What Is Accounts Receivable Financing?

If your business sends out invoices to clients with net payment terms of 15, 30, 45, 60, 90 days or more, then you are probably eligible for accounts receivable financing. Essentially, accounts receivable financing is a way for business owners to get immediate capital by either selling their invoices or using outstanding invoices as collateral. Depending on the terms of the agreement you have with an accounts receivable financing company, you may be able to get up to 100% of the value of the invoice in advance. Typically, you’ll be charged a fee for each week it takes for the customer to pay the invoice in full.

Are Accounts Receivable Financing Options Considered Loans?
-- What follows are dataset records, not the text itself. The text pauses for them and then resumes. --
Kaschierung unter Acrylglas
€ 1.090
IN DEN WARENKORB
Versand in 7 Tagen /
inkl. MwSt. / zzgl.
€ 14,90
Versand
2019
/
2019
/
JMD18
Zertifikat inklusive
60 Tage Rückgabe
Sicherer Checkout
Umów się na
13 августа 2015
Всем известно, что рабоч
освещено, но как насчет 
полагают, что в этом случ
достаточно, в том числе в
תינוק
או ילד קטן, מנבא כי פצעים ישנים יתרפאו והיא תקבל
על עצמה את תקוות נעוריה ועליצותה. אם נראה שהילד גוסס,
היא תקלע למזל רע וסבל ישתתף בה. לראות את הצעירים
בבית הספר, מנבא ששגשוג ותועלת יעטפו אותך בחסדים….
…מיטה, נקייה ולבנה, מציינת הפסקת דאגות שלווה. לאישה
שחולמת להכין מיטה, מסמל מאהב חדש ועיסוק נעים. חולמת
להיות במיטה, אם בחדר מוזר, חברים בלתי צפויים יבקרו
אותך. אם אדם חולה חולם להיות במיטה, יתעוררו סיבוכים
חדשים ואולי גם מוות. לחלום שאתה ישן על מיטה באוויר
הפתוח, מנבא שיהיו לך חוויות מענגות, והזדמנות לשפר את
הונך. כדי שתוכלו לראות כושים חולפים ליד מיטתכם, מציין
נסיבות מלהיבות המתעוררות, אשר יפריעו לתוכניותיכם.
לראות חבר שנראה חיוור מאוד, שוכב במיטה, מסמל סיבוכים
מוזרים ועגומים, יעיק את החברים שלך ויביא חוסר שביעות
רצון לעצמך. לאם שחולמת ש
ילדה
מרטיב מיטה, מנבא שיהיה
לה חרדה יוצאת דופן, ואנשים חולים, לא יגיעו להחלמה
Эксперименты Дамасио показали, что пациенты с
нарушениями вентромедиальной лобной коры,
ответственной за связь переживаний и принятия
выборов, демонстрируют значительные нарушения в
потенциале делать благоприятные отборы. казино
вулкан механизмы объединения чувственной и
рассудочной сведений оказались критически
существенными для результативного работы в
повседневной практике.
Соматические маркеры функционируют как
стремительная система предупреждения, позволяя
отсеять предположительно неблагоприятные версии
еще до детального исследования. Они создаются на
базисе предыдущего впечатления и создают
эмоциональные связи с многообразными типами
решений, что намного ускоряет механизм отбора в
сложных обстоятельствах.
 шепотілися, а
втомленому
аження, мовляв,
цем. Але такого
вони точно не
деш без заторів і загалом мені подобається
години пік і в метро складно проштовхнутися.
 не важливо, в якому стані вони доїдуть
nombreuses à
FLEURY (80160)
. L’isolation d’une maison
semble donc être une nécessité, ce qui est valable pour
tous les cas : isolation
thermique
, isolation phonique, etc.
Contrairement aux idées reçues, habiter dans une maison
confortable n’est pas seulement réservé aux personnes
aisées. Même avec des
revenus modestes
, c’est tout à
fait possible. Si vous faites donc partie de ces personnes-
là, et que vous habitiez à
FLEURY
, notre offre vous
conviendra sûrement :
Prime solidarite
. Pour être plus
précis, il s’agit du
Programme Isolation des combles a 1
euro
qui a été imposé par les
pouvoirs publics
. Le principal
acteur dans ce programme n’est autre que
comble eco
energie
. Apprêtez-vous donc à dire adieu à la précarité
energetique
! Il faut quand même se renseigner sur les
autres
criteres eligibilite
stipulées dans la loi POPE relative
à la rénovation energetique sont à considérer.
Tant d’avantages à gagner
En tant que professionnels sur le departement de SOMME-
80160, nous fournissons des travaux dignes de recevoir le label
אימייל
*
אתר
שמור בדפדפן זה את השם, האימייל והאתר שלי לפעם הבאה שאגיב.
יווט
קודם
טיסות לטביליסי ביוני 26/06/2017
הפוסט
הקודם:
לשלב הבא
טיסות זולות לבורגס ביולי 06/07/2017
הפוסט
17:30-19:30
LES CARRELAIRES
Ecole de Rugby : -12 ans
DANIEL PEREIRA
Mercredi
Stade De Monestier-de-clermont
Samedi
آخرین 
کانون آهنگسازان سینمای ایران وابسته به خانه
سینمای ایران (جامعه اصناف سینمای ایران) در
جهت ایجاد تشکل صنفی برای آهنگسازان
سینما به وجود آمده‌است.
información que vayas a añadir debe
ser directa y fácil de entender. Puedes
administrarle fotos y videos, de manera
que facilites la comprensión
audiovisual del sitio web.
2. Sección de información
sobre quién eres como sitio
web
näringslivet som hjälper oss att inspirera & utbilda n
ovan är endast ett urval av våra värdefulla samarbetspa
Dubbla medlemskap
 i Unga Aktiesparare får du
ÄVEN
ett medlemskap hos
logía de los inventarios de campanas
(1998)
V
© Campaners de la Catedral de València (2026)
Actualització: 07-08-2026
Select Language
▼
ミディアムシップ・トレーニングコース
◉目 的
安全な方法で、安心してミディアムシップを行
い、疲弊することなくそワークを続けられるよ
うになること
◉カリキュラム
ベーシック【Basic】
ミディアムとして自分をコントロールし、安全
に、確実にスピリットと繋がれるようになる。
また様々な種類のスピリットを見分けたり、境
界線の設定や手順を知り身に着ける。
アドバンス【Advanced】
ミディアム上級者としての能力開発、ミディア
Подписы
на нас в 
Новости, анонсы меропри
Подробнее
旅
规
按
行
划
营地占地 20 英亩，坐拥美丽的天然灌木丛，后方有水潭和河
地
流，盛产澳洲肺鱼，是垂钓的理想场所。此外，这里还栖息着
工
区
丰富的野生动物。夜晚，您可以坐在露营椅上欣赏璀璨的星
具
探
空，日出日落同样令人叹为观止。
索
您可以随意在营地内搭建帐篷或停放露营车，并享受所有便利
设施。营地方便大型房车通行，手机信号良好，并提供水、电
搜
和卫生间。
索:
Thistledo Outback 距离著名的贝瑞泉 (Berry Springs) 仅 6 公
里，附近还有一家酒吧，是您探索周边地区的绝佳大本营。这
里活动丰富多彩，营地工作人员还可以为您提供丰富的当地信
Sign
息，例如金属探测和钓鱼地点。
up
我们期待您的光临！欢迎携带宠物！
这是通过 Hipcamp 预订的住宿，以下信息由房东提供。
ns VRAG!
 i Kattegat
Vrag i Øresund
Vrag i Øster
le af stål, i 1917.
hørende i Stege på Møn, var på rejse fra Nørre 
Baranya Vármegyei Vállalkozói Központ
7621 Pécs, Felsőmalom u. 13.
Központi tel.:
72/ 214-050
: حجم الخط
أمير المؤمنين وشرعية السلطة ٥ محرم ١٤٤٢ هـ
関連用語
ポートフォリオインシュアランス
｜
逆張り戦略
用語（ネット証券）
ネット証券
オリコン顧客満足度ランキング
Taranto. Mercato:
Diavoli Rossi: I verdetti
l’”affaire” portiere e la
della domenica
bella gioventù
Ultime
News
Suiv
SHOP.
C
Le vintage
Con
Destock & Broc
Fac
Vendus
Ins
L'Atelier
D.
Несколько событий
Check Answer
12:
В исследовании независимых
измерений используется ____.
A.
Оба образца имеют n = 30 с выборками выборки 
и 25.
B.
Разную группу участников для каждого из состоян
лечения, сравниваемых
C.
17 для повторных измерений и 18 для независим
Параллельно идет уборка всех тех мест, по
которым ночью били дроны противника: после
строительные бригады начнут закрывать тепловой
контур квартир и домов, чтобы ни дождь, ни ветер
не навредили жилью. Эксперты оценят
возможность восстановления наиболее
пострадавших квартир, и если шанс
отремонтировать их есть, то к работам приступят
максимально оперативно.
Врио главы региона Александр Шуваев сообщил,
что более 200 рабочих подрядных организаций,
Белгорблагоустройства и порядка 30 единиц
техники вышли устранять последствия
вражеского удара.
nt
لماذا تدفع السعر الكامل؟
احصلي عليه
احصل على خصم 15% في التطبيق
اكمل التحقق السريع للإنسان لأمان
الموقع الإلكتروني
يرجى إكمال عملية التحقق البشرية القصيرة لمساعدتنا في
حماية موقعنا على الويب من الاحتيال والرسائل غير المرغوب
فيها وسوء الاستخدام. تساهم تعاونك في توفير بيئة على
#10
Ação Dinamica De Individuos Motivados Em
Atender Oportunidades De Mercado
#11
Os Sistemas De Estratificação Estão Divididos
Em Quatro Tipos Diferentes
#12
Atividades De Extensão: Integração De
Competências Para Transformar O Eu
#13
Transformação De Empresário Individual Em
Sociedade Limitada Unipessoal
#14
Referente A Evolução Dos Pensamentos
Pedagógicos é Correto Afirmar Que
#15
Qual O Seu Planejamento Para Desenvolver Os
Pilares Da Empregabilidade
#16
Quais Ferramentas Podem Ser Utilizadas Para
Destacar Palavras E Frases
Typically, these agreements aren’t considered business loans, but they are structured similarly. Basically, the unpaid invoices serve as collateral so you don’t have to put anything else down upfront. Also, if your customer ends up paying the invoice in full, you don’t have to make any additional payments to the financing company that gave you the advance.

How Does Accounts Receivable Financing Work?

So now that we’ve covered the basics of what this type of financing is, it’s time to go over how it actually works. There are a few basic steps that are needed in order to secure this type of financing. They include:

  • First, you have to find the receivables (invoices) that you’d like to finance.
  • Once you’ve picked your receivables, you need to now find an accounts receivables financing company you’d like to work with.
  • Next, the lender will give you an advance on the receivable. It may be anywhere from 80%-100% of the total value of the invoice.
  • After that, you have immediate access to this money to use for paying expenses, covering payroll, etc. The lender will collect a weekly fee until the customer pays their invoice.
  • Your customer will actually pay the lender the full amount of the invoice.

That’s it! If you’re in need of additional financing, take advantage of the options available to you!